Clooney zeigt in The Ides of March das traurige Bild der korrupten, verkommenen Senator­Innen-Oligarchie der USA. In der es eben nicht um Ideale oder Überzeugungen geht, sondern nur um Postengeschachere und den Vortrieb der eigenen Karriere. Beklagenswerte Opfer sind nur Probleme auf dem Weg zum Sieg, die es aus dem Weg zu räumen gilt.

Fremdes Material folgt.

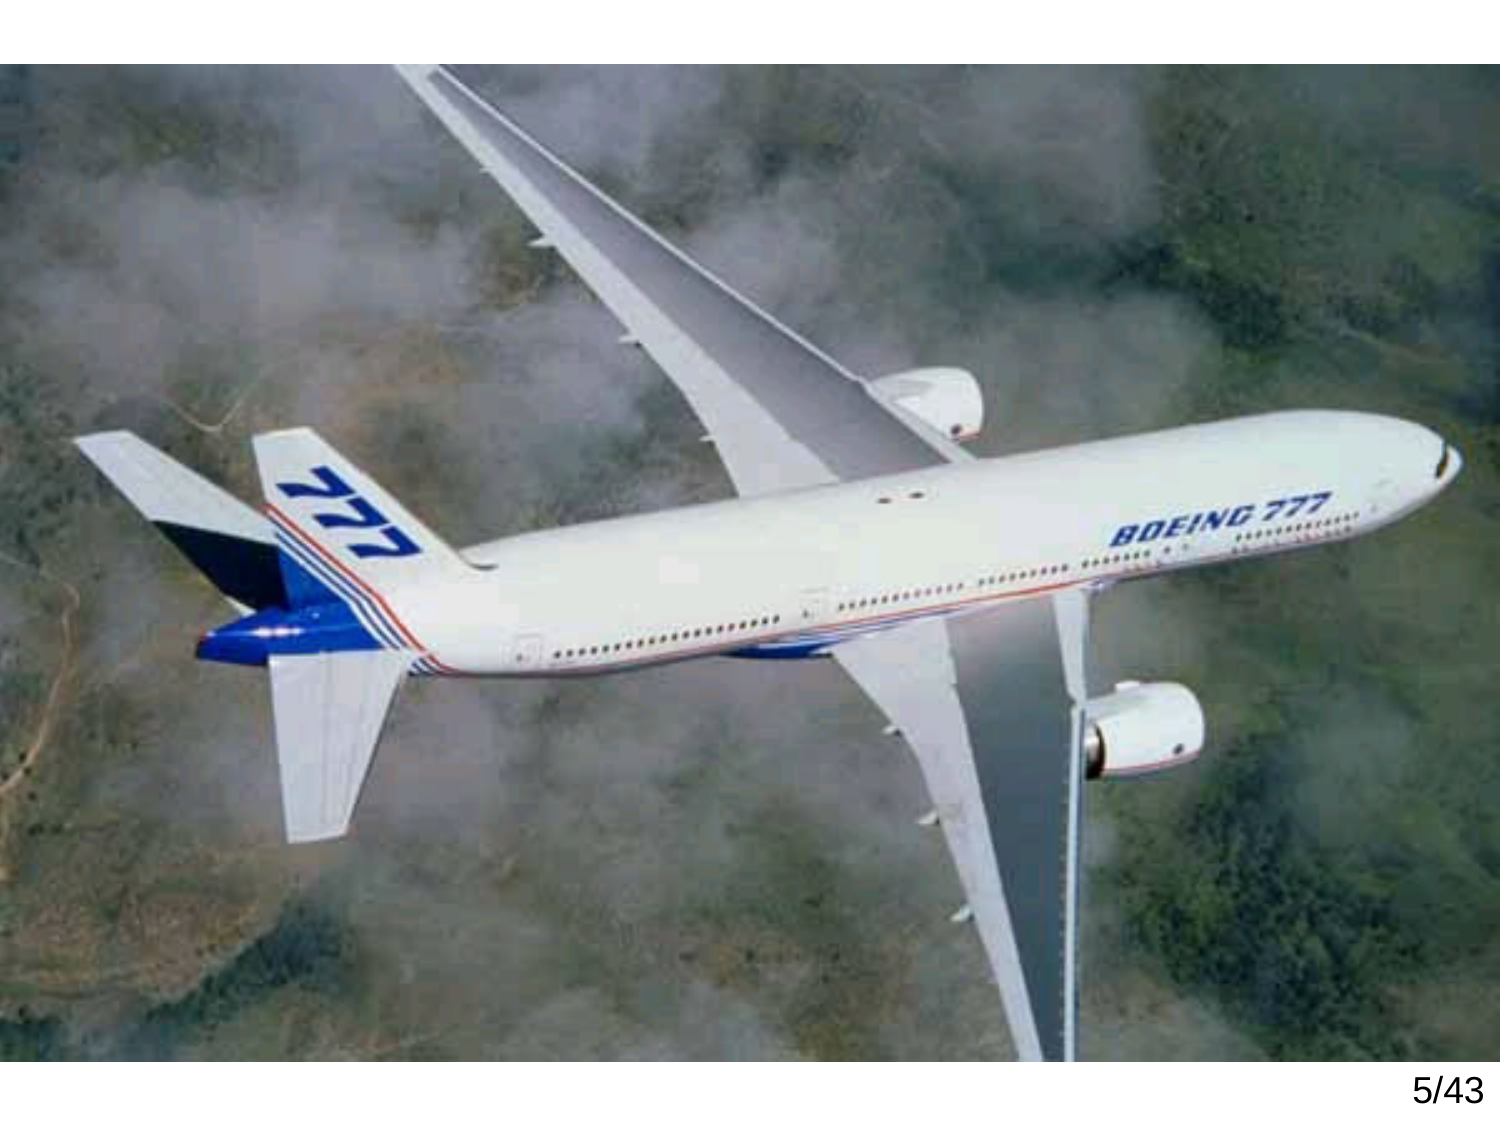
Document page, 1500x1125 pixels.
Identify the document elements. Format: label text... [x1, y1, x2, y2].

picture [0, 64, 1500, 1062]
slide_number 5/43 [1149, 1068, 1500, 1125]
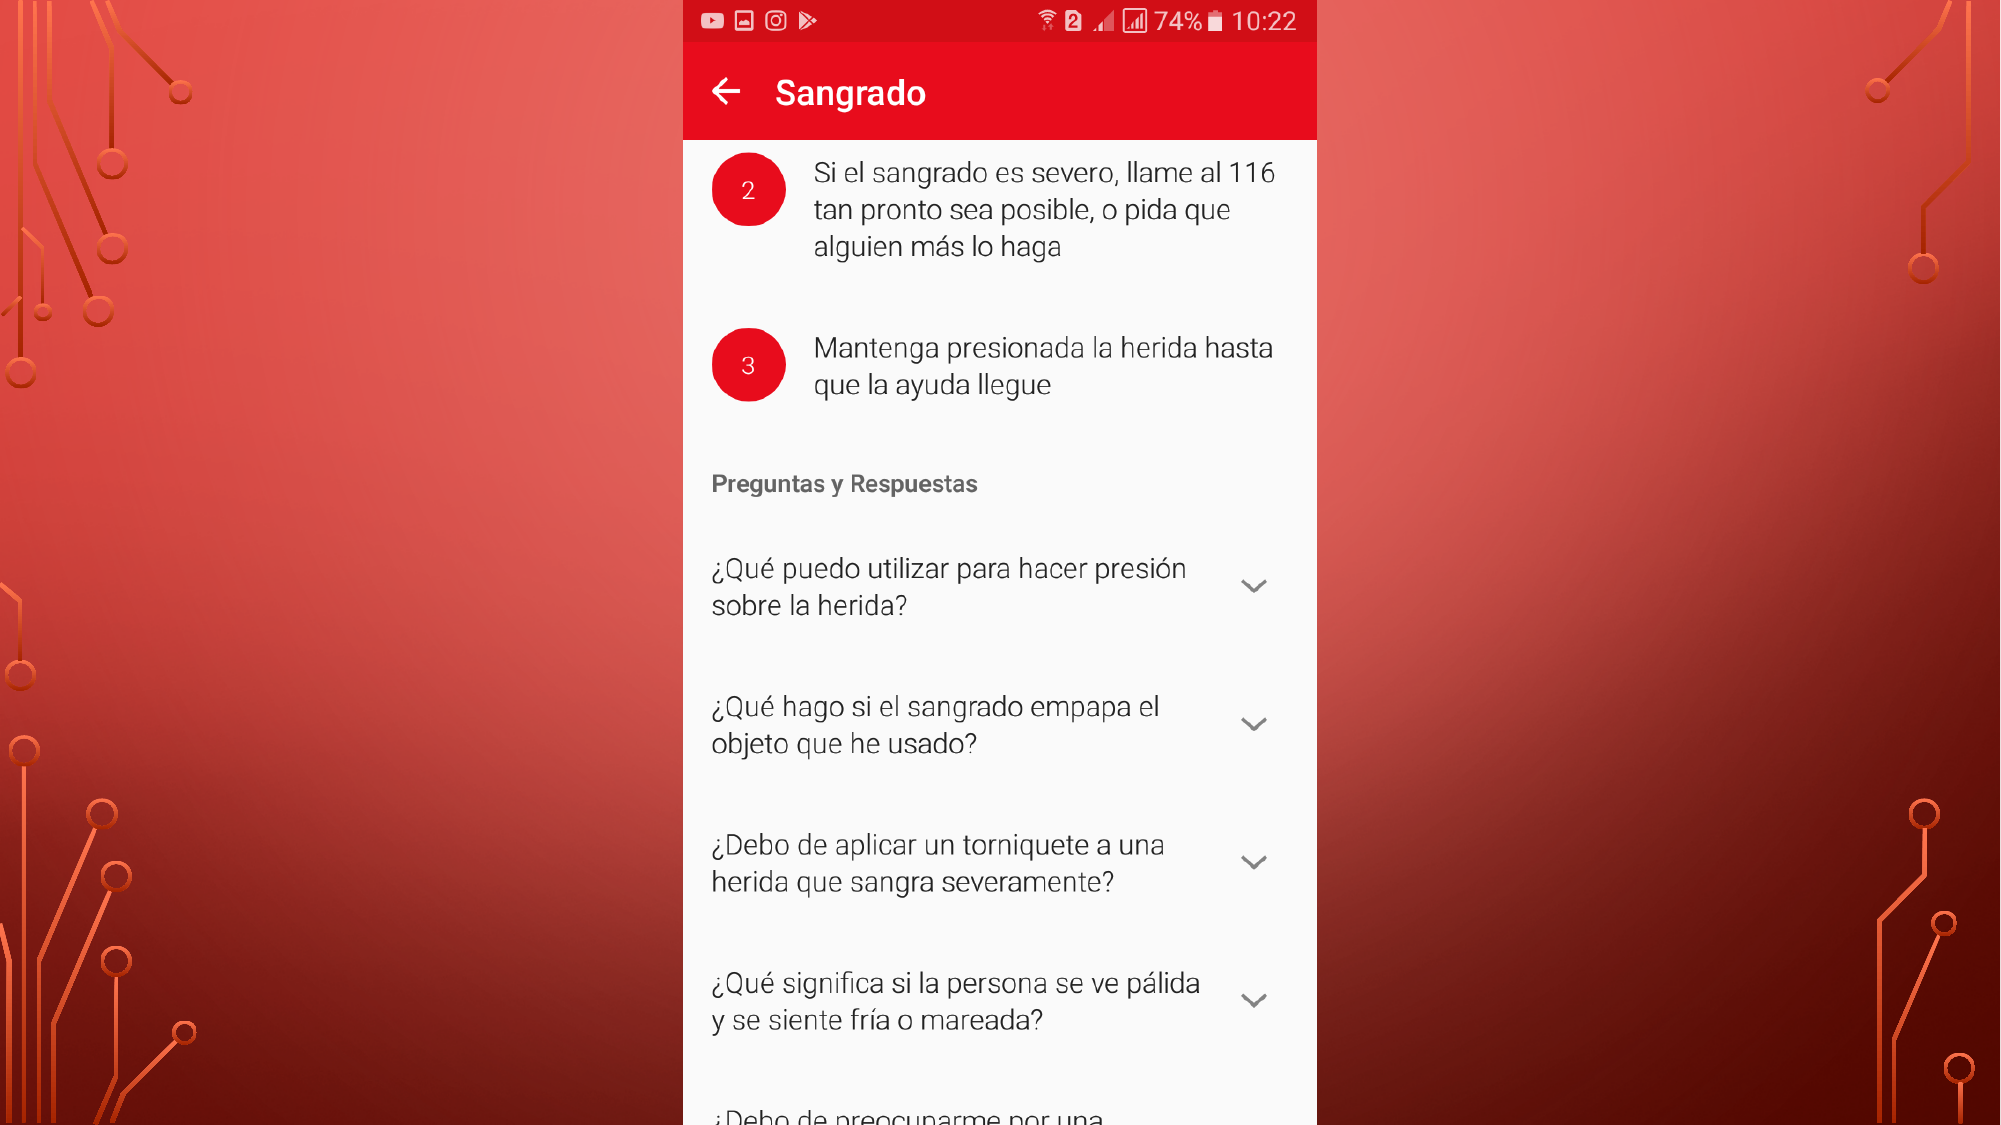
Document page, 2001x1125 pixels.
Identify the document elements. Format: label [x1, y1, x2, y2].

picture [683, 0, 1317, 1125]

Ob er darin möglicherweise Erfahrungen aus Wahlkampf und think-tank verarbeitet, bleibt jedem selbst überlassen.

Läuft man an einem regnerischen Sonntag aus Versehen an einem Kino vorbei und hat nichts Besseres zu tun, sollte man hineingehen. Revolution schreiend Barrikaden bauen wird nach dem Schauen des Films aber niemand, denn letztlich wird – wenn auch handwerklich gut – nur Bekanntes aufgewärmt.

1    „Hüte dich vor den Iden des März‘“ – Warnung für Cäsar, an den römischen Feiertagen der Iden (Monatsmitte) nicht öffentlich aufzutreten. Er befolgte sie nicht und wurde von seinen republikanischen Gegnern ermodert.